* _Fragmento proporcionado_:
En El corazón del mundo, una de las primeras y más originales obras de Balthasar, publicada en 1947, escribe: “Todo lo que muere, revierte a mí; todo lo que otoñea, viene a parar a la playa de mi primavera; todo lo que se corrompe, sirve de abono para mis flores. Todo lo que niega, está ya convencido; todo lo que codicia, está ya enajenado; todo lo que se vuelve rígido, está ya quebrado”[15]. “Sólo la herida está ahí: su boca abierta, la gran puerta abierta, el caos, la nada, de la que procede el manantial. Ya nunca más se cerrará esta puerta. Como tampoco la primera creación procederá de otra parte sino de la nada constantemente, como tampoco este mundo segundo, todavía no nacido, comprendido en su primera aparición, procederá de otra parte sino de la herida que no se cerrará ya jamás. Toda figura deberá en adelante proceder de este vacío abierto, toda salud sacará su fuerza de la llaga creadora”[16].

Ahí se sostiene nuestra esperanza, y no cesa de decir, humilde y temerosa: Dios lo hará. No lo hará Dios desde fuera, sino desde dentro. En el drama humano interviene eternamente el pathos de Dios, “para ayudarlo desde dentro a caminar hacia la justicia y la libertad”[17]. Dios lo hará. Lo está haciendo con nosotros y con todas las criaturas. Como corazón de todos los seres, Dios está convirtiendo el infierno en camino de paraíso.

* _Material de estudio_:

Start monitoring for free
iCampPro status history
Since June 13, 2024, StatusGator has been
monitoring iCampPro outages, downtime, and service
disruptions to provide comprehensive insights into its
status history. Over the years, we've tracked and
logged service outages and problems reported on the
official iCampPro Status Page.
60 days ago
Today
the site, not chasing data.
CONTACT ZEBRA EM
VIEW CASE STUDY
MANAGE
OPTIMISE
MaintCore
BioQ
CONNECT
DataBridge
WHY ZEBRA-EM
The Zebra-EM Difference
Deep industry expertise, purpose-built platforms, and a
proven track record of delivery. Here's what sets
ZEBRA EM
* * *
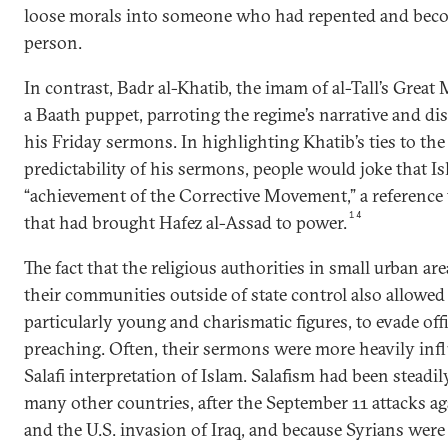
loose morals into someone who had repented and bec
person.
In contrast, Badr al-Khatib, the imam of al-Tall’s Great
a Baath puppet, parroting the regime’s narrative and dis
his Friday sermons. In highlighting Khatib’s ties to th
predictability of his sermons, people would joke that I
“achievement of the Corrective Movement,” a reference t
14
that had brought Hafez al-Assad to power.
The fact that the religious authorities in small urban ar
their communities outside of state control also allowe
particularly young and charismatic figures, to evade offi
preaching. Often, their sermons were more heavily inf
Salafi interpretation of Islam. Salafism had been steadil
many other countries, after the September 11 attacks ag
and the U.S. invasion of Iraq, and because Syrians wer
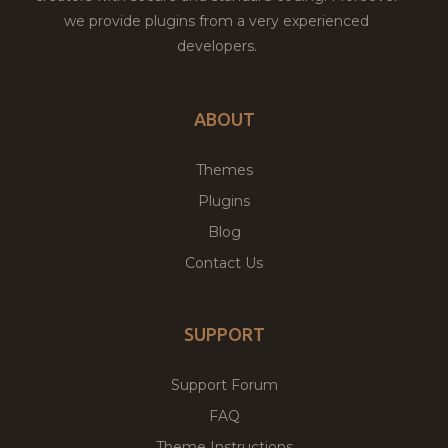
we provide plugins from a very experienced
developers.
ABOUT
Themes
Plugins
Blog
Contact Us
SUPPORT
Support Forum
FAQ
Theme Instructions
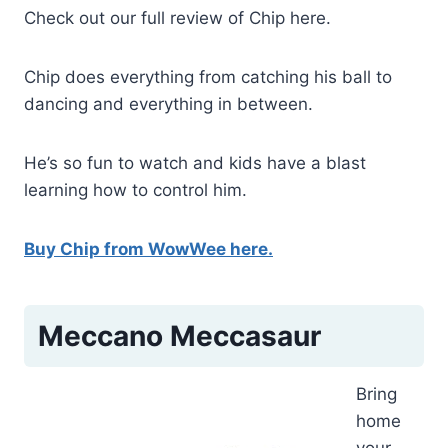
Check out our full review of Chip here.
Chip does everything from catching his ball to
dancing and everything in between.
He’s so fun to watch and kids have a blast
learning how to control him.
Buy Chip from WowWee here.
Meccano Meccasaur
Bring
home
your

* _Tarea 1_: Según el fragmento, ¿en qué año se publicó El corazón del mundo?
* _Tarea 2_: Actualiza el fragmento: copia de nuevo la parte que empieza con las palabras "Ahí se sostiene" y termina con "camino de paraíso.", y cambia "esperanza" por "confianza".

* _Solución del ejercicio 1_: En 1947.

* _Solución del ejercicio 2_:
Ahí se sostiene nuestra confianza, y no cesa de decir, humilde y temerosa: Dios lo hará. No lo hará Dios desde fuera, sino desde dentro. En el drama humano interviene eternamente el pathos de Dios, “para ayudarlo desde dentro a caminar hacia la justicia y la libertad”[17]. Dios lo hará. Lo está haciendo con nosotros y con todas las criaturas. Como corazón de todos los seres, Dios está convirtiendo el infierno en camino de paraíso.